Tears welled in Deena’s eyes and droplets left wet tracks on her face.
“Kirk, then I guess I’m your secret mom.”
“Was the man who took me my secret dad?”
“He thought he was, but no. He was just a very dangerous man who hurt me, hurt a lot of people. I loved you so much, even before you were born I wanted you to be safe from him. That’s why I’m your secret mom, and you’re my secret son. I didn’t know who you were until today. I am so happy to finally meet you and see what a fine young man you’ve become. I met your real parents today and they love you so much—I couldn’t have wished a better family for you.”
SEVENTY-FOUR
NEW YORK CITY, NEW YORK
SUNDAY, MARCH 22; 1:30 PM
The city’s Upper West Side was quiet in the early afternoon as Nolan and Roxanne entered the medical office building and went up to the Hawthorne Fertility Clinic. Deena was waiting for them. She led them back to her office, and the three sat down as they did just a few days earlier.
“My father and I had a long talk this morning,” she said. “In hindsight, it seems so stupid of me, not requiring information about the couples I was helping to have children. I guess I was so caught up in the thrill of my research that I just treated it like some kind of double-blind study. I’m sorry, and I know it’s not much of an excuse.”
“We’re not here to pass judgment, Deena,” Nolan said. “You and your father just have to make things right.”

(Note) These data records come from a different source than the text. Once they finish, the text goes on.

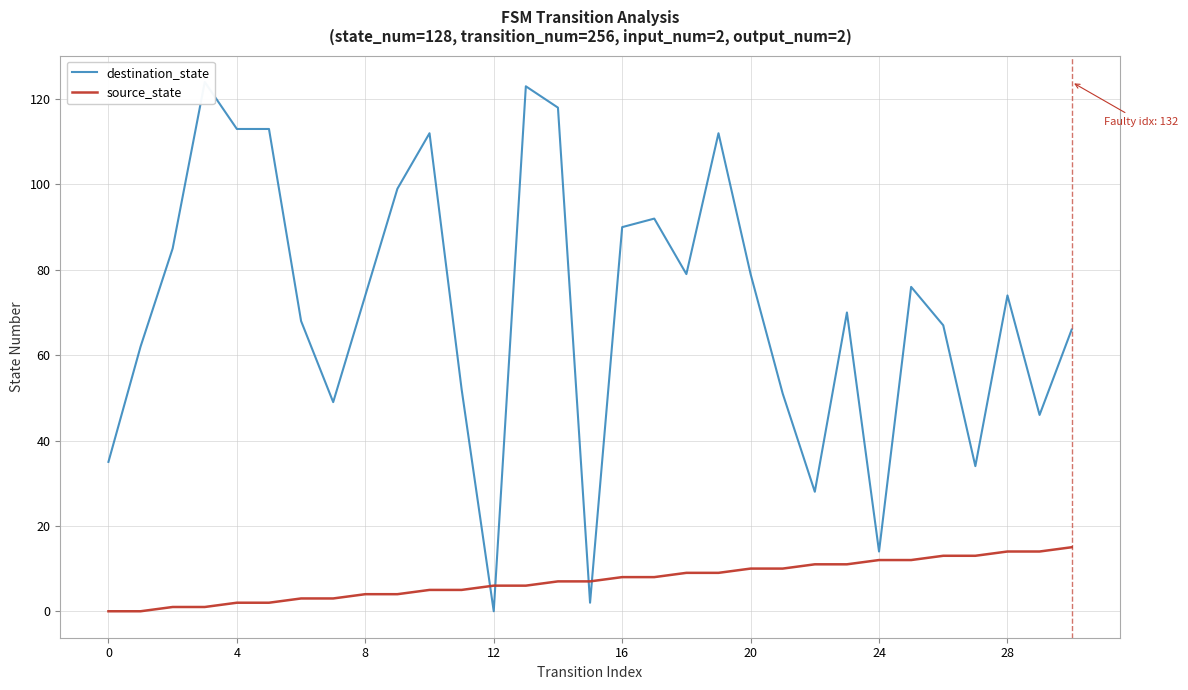

The value of source_state at 19 is 6. True or false?

False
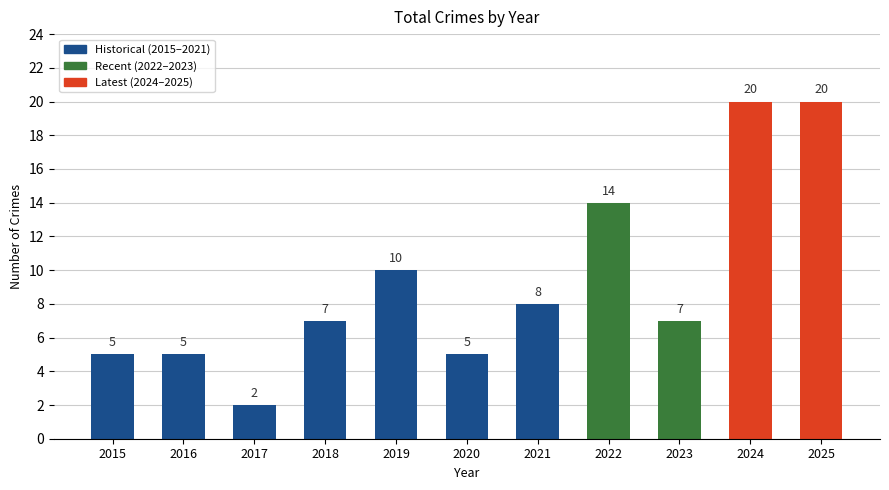

Reading left to right, list all the values displayed in this chart.

5	5	2	7	10	5	8	14	7	20	20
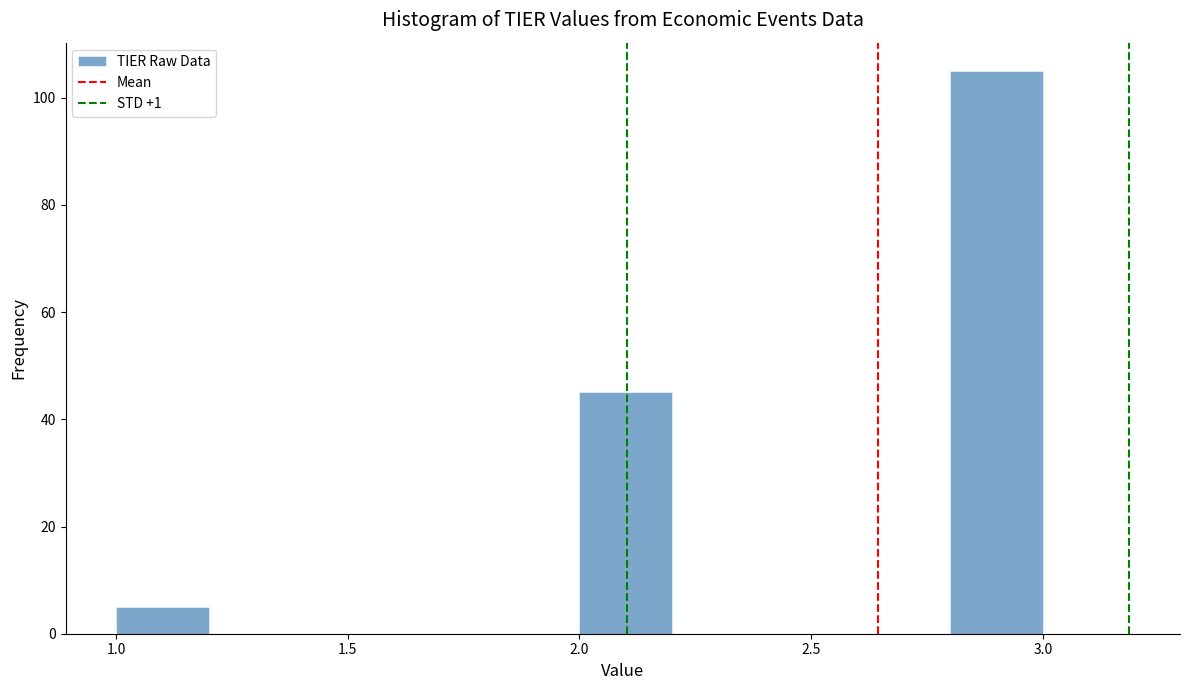

Reading left to right, transcribe this chart: for each bar, give the range it covers on the x-axis and its height. The values are not printed on the chart, so give them approximately, as read against the axis.

1.0 to 1.2: 6
1.2 to 1.4: 0
1.4 to 1.6: 0
1.6 to 1.8: 0
1.8 to 2.0: 0
2.0 to 2.2: 46
2.2 to 2.4: 0
2.4 to 2.6: 0
2.6 to 2.8: 0
2.8 to 3.0: 106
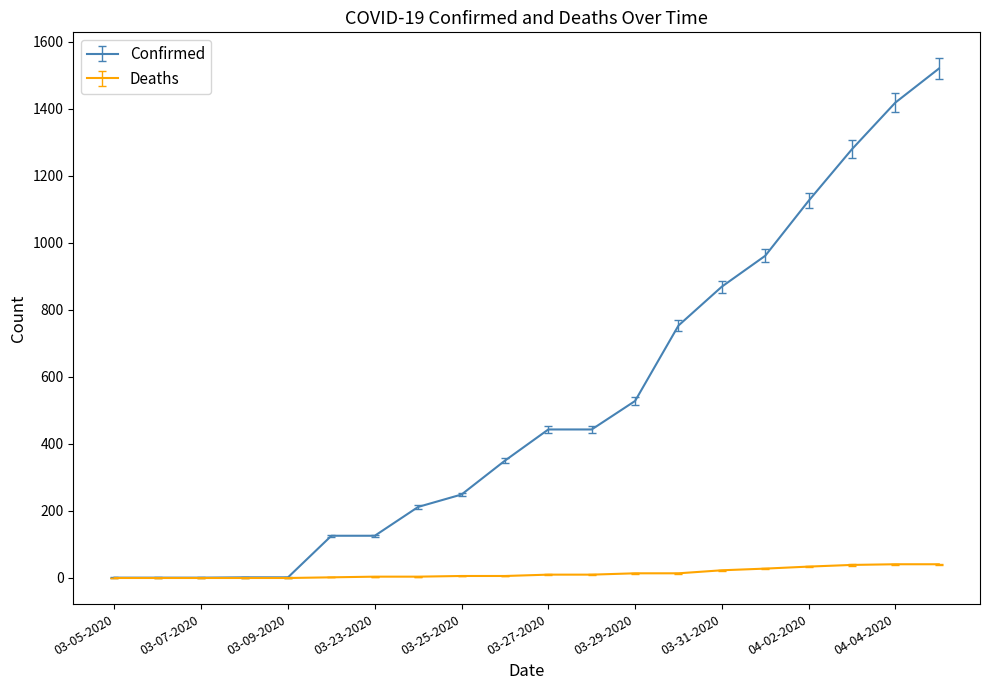

How many distinct data groups are displayed?

2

She nodded then picked up a stack of manila envelopes from the table. She
handed the first to Nolan.
“This is an extract of my lab report on the child used to blackmail your father. It identifies the source of the donor egg, the type of cells used as a template for the paternal chromosomes, and the surrogate mother. Also included is a hospital report of the child’s birth and a notarized statement from my father. It states that your father’s genetic material was acquired without his knowledge or consent, and that the child in question was created for the sole purpose of extracting a monetary settlement. My father acknowledges that he and his partner retained your father’s settlement and placed the child for adoption immediately after payment was received.”
“On behalf of my father,” Nolan said, “thank you.”
“These envelopes contain similar information on the other children conceived as part of my father’s scheme, including the identities of the victims. As requested, these men will be notified that further analysis has revealed that they are not the fathers of these children. My father will make full restitution, with interest, to all of these men. You will be notified when each of these victims has signed off on this revised settlement.”
“Good. And you will cease your human research?” Nolan asked.
Deena nodded. “Zeke Oakley’s death has made me realize that I’ve rushed the science too quickly. I gave up my son to keep him safe, and that was bad enough. I can’t imagine causing the death of a child. For me to continue is too great a risk. I’ll review the complete genomes of all the other children in case there are any anomalies, but my research will be confined to non-reproductive cells.”
“What’s in the remaining envelopes?” Roxanne asked.
Deena handed one envelope each to Nolan and Roxanne..
“These are your—or should I say Mr. and Mrs. Egan’s—medical records. I’ve also removed you from my patient database.”
“For the record,” Nolan said, “I am really glad we didn’t get to the point of doing the biopsy. The thought of needles down there makes me squeamish.”